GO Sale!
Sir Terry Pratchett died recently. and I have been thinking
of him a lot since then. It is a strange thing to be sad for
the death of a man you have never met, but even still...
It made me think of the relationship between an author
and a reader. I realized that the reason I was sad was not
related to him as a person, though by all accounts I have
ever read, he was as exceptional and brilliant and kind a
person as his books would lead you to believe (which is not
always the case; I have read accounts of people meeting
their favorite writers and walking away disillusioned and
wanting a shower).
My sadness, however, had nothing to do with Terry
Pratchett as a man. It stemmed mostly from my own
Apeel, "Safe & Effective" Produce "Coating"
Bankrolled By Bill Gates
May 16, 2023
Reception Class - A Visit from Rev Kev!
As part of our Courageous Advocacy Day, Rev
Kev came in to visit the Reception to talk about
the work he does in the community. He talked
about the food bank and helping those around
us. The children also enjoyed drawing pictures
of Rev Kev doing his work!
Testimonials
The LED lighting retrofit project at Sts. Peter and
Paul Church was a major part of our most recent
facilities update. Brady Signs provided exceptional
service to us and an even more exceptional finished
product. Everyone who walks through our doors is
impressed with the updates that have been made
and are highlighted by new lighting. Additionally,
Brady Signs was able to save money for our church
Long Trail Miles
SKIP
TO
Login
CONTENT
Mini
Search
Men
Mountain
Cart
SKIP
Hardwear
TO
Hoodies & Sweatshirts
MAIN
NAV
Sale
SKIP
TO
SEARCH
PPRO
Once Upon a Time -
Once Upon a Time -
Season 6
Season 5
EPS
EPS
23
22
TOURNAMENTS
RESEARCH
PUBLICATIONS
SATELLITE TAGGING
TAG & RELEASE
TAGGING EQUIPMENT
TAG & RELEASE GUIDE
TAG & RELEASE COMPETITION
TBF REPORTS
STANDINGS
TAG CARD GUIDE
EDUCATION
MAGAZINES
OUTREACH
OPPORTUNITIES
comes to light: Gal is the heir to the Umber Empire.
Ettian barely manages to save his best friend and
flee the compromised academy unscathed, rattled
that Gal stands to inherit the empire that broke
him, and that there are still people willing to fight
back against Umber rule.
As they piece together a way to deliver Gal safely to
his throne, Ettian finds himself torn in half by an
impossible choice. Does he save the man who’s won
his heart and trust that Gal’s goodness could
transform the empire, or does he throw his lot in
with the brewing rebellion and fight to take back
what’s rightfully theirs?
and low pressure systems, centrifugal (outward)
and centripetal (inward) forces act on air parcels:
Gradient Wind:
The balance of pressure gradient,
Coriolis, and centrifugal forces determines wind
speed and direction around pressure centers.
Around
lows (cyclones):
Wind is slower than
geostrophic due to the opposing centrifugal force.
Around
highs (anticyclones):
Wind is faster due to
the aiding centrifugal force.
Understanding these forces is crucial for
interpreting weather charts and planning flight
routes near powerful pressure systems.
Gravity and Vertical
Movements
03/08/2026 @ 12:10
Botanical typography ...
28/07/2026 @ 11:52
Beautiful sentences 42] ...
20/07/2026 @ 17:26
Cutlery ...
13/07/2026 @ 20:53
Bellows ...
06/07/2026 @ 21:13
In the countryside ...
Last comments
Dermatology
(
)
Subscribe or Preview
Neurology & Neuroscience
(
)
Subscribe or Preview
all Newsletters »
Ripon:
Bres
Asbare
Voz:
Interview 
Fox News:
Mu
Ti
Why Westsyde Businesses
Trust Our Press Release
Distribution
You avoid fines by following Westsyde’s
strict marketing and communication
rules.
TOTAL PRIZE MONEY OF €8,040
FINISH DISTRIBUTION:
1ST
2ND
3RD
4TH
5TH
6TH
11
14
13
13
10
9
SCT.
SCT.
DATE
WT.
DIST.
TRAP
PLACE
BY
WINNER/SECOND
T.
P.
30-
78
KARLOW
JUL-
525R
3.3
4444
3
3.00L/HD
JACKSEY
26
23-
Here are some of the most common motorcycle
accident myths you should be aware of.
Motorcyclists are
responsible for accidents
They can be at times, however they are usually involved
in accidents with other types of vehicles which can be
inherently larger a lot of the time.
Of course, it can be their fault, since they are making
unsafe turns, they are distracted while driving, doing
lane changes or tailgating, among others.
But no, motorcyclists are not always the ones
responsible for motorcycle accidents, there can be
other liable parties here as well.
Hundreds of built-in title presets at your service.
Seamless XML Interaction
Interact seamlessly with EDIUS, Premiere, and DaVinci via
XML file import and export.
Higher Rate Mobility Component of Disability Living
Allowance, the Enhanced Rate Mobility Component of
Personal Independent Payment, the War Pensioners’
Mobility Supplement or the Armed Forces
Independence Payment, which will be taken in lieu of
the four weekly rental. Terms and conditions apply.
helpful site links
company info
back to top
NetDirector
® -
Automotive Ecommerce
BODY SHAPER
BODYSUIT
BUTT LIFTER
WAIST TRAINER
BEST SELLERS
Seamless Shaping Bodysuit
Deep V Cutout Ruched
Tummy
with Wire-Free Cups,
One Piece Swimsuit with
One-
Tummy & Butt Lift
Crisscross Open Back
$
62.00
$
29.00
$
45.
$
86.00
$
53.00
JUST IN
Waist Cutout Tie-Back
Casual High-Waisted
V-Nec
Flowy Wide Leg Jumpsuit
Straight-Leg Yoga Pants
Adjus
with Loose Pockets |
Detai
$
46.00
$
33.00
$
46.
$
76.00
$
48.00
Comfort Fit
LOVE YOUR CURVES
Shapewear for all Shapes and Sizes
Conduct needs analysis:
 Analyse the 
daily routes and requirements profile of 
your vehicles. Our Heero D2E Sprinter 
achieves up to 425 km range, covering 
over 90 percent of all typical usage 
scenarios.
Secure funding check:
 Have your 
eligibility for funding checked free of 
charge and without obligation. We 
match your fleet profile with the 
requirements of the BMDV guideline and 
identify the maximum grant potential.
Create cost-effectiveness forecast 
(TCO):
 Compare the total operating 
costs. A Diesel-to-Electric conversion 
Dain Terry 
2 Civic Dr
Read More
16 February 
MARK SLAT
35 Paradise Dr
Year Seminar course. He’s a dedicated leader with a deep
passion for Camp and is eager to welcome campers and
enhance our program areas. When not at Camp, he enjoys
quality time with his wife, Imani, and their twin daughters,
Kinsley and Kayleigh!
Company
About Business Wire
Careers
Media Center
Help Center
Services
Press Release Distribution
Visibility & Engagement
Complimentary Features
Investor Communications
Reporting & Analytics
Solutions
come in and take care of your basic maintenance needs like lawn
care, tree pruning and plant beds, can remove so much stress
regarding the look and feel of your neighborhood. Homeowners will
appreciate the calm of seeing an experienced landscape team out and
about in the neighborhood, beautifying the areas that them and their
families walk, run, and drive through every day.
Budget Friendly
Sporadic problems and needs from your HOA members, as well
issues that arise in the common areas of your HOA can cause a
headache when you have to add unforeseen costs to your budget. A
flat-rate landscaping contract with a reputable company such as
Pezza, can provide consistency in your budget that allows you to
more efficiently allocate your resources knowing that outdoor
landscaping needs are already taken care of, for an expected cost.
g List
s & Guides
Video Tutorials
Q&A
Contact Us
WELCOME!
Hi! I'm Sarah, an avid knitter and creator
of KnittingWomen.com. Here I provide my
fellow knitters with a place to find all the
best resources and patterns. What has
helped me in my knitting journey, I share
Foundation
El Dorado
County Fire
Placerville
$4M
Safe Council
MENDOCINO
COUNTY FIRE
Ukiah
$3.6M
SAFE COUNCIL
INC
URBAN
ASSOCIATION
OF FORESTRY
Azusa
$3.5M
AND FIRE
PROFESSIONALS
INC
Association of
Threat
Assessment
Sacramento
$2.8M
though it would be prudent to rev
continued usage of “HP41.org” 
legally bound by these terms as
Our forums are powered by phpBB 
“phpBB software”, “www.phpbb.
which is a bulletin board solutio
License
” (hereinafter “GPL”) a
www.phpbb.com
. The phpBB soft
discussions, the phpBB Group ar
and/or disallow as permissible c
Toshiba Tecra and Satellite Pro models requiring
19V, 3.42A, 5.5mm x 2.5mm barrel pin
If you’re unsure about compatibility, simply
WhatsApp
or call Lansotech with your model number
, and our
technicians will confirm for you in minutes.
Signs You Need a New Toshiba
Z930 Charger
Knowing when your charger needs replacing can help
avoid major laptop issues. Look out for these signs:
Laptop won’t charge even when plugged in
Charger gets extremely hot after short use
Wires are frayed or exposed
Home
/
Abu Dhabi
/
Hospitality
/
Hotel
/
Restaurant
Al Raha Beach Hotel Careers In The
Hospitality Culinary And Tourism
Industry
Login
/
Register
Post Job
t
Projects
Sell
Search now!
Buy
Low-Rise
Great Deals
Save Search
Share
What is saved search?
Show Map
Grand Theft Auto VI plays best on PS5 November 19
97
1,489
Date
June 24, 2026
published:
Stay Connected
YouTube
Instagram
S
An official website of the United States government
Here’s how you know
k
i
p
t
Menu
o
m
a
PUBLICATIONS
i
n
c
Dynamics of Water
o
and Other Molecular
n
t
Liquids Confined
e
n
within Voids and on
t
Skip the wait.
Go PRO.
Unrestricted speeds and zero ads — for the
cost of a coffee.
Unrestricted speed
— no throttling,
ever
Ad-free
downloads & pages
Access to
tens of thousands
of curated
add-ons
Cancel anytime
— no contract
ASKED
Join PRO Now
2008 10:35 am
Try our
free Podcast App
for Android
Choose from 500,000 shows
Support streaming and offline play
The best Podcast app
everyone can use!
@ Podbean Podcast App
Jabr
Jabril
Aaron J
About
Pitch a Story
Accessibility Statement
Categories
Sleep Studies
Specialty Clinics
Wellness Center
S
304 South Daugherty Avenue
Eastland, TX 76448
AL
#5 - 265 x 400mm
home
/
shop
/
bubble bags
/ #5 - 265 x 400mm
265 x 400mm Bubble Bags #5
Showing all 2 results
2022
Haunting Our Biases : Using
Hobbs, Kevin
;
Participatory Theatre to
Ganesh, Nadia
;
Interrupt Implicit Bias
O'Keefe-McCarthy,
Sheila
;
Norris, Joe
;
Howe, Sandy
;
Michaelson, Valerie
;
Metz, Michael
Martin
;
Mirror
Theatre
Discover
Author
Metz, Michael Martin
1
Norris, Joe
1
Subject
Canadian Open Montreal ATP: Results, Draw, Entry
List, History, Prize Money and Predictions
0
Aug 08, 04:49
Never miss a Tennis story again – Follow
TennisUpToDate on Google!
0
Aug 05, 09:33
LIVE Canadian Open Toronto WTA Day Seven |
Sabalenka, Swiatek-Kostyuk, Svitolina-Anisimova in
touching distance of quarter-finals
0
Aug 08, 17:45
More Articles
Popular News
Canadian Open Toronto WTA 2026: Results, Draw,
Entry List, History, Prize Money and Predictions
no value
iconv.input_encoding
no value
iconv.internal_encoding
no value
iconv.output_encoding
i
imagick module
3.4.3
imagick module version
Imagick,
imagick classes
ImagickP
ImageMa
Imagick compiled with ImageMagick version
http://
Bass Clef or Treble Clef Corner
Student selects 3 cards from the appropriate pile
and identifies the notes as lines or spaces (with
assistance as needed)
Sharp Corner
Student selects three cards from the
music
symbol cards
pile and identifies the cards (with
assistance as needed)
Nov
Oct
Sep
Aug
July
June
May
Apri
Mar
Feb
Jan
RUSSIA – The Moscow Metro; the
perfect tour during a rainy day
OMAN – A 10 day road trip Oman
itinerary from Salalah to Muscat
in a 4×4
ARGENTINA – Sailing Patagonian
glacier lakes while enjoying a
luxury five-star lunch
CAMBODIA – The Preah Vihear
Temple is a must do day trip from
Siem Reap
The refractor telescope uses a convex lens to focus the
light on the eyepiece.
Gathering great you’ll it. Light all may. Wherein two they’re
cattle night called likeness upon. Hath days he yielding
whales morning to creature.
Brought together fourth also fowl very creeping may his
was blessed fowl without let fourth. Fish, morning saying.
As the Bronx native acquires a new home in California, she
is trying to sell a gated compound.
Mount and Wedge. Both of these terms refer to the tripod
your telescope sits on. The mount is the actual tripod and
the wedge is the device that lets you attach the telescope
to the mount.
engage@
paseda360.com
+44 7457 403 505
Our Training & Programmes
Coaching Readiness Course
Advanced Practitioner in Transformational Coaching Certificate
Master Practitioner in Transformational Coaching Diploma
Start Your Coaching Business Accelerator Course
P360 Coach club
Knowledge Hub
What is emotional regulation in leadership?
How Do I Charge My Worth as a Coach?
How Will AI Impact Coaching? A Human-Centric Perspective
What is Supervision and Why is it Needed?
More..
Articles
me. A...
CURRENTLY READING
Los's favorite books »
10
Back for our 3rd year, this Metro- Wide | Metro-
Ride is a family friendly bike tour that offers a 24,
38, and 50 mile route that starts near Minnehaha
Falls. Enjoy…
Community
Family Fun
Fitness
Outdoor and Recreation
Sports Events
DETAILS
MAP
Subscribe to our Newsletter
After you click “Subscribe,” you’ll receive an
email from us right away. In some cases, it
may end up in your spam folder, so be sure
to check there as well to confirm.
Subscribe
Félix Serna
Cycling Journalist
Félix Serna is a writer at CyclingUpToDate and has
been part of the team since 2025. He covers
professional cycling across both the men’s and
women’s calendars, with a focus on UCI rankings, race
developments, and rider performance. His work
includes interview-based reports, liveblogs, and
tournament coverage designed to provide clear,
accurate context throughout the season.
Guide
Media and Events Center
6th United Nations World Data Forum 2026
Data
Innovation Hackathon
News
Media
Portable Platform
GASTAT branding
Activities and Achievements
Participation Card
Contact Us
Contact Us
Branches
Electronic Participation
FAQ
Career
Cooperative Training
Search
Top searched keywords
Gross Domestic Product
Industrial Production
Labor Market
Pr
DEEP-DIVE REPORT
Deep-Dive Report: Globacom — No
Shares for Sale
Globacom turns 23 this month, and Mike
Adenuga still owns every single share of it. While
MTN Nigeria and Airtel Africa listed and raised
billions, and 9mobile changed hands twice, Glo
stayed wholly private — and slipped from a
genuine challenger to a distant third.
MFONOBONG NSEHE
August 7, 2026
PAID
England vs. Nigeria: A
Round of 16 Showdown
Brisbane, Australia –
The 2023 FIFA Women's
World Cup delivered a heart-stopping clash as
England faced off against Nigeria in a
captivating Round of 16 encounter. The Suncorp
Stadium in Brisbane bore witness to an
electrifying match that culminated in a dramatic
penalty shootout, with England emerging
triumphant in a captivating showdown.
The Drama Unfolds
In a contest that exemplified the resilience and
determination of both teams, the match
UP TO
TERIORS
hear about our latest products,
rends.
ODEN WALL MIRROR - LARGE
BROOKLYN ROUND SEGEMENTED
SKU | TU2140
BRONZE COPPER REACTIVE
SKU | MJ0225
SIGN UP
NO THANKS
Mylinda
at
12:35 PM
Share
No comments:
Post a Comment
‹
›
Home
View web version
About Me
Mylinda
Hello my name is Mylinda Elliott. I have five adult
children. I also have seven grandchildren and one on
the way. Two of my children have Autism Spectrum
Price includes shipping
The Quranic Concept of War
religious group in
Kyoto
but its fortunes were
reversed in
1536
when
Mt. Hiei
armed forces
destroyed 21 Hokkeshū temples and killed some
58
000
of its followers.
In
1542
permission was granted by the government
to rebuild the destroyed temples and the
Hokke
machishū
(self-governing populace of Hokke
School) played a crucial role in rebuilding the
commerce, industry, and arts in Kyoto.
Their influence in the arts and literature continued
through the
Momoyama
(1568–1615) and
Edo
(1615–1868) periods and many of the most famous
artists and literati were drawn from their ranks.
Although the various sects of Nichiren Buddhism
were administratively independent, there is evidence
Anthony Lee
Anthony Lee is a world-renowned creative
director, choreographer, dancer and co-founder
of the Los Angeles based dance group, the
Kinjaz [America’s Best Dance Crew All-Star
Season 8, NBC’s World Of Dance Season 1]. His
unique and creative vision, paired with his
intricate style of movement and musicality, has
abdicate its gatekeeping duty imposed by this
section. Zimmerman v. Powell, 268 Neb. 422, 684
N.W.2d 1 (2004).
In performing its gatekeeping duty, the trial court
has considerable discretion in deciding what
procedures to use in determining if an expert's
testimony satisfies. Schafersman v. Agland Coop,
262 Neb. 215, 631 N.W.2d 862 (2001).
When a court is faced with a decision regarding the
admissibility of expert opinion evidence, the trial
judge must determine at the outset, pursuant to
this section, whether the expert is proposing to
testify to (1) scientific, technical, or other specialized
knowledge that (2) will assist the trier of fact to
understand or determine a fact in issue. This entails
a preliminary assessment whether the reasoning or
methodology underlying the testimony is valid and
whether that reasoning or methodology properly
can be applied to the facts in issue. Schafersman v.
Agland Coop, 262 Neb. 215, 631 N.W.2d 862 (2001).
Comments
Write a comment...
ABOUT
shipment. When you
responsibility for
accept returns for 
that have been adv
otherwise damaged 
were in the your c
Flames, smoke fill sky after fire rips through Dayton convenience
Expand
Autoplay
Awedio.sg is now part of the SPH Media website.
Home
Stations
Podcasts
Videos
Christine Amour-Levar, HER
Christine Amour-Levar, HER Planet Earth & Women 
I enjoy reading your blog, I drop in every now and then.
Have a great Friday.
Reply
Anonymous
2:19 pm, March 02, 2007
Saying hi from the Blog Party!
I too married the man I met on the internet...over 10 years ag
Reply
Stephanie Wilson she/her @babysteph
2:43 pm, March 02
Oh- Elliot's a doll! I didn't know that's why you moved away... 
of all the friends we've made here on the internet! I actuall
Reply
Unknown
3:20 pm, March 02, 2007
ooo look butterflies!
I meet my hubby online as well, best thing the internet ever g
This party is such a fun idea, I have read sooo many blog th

========

YOUR TASK
Please copy out the entries line for line, starting at their first line and ending at the line that contains "Paul Church was", with that line included.

EXPECTED ANSWER
GO Sale!
Sir Terry Pratchett died recently. and I have been thinking
of him a lot since then. It is a strange thing to be sad for
the death of a man you have never met, but even still...
It made me think of the relationship between an author
and a reader. I realized that the reason I was sad was not
related to him as a person, though by all accounts I have
ever read, he was as exceptional and brilliant and kind a
person as his books would lead you to believe (which is not
always the case; I have read accounts of people meeting
their favorite writers and walking away disillusioned and
wanting a shower).
My sadness, however, had nothing to do with Terry
Pratchett as a man. It stemmed mostly from my own
Apeel, "Safe & Effective" Produce "Coating"
Bankrolled By Bill Gates
May 16, 2023
Reception Class - A Visit from Rev Kev!
As part of our Courageous Advocacy Day, Rev
Kev came in to visit the Reception to talk about
the work he does in the community. He talked
about the food bank and helping those around
us. The children also enjoyed drawing pictures
of Rev Kev doing his work!
Testimonials
The LED lighting retrofit project at Sts. Peter and
Paul Church was a major part of our most recent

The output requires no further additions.